= Given passage =
Why is HR a female-dominated profession?

While the CEO role saw a lack of gender representation, Fortune 200 firms reported a rise in female CHROs

Why is HR a female-dominated profession?

Why is HR a female-dominated profession? And does it matter?

While the CEO role in Fortune 200 firms saw a decline in female representation, companies continued to see a rise in female CHROs, revealed a new study.

In 2019, about three out of four (78%) of the new CHROs were female.

From 2018 to 2019 alone, female representation in the Fortune 200 role increased 12%. This was largely due to a number of outgoing male CHROs being replaced with female CHROs in 2019.

Of outgoing CHROs, half were replaced with a person of the same gender – male for male or female for female. About 43% saw a female replace a male CHRO, and just 7% saw a female CHRO take over a male CHRO, according to Talent Strategy Group.

READ MORE: How can employers improve gender diversity in leadership positions?

We spoke to Shaun Ee, HR Director at Asia Pacific Breweries (APB) Singapore to ask his thoughts about the lack of diversity in the role. He started things off jokingly pointing out that “interestingly I’m a guy and I’m in HR”.

“I guess for HR, it’s traditionally seen as a function that needs to be a bit more empathetic,” Ee said. “[HR] needs to be a little bit more connected to the way employees feel and stuff like that. Perhaps maybe traditionally it’s been seen as something that women fair better.

= Work order A =
Pick out each line of the listing that contains the string "Renful".
= Work order B =
Resume the article on women in HR, starting right after its final sentence.
The article on women in HR has no connection to the listing that comes after it.

(Saved data entries)
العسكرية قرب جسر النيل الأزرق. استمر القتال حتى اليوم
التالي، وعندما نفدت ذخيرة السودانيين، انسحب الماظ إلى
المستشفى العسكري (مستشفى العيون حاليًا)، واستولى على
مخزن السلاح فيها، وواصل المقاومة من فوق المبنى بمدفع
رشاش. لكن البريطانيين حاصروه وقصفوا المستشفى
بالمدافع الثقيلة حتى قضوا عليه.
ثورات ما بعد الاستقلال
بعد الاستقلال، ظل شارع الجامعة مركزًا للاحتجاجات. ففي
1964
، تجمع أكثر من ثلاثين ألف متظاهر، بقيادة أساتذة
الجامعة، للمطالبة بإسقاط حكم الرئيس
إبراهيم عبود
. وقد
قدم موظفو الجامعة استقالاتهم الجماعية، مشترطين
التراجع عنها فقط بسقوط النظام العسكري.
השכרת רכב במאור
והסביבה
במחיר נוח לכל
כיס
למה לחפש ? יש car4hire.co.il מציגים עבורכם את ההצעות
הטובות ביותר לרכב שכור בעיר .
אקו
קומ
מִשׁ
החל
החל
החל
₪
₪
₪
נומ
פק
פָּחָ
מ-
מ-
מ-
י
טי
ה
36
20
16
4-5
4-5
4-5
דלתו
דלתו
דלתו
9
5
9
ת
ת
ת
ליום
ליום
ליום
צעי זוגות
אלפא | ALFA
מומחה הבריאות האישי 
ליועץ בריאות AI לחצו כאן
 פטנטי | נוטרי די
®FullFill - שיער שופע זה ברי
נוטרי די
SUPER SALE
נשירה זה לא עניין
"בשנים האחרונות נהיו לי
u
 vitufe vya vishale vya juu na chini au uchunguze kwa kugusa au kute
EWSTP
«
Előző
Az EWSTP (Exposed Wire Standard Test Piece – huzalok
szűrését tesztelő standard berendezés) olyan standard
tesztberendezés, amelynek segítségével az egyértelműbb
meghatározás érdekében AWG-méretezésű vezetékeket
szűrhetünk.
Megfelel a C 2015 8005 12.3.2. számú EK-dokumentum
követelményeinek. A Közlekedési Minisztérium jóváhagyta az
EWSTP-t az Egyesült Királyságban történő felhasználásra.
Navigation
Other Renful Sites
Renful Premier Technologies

= Task response A =
Other Renful Sites
Renful Premier Technologies

= Task response B =
“But as HR transforms, I’m seeing that it’s not really a female-oriented function. The men have got something to bring to the table as well. It’s not about [hiring] men or women, it’s about the skillsets they can bring to the table, right? And in HR, the skillsets are transforming.”

The experienced leader said while qualities like empathy are still crucial, HR professionals need to be well-versed with capabilities like business partnering and understanding the business, while still caring for employees – “that’s the part of HR that’s transforming”. He added that the HR function is also seeing a greater push for data use.

“Now, when making decisions, it’s not something that you can say, ‘I feel this is the way so therefore we go’, but rather, ‘what is the data that I have that allows us to make a decision?’" said Ee. “Neither gender does it better in the arena really, but it’s really a skillset that opens up [the profession] to all.

“I know of male friends who are also in HR and we get teased a lot obviously but it’s a profession that I truly love to be in.”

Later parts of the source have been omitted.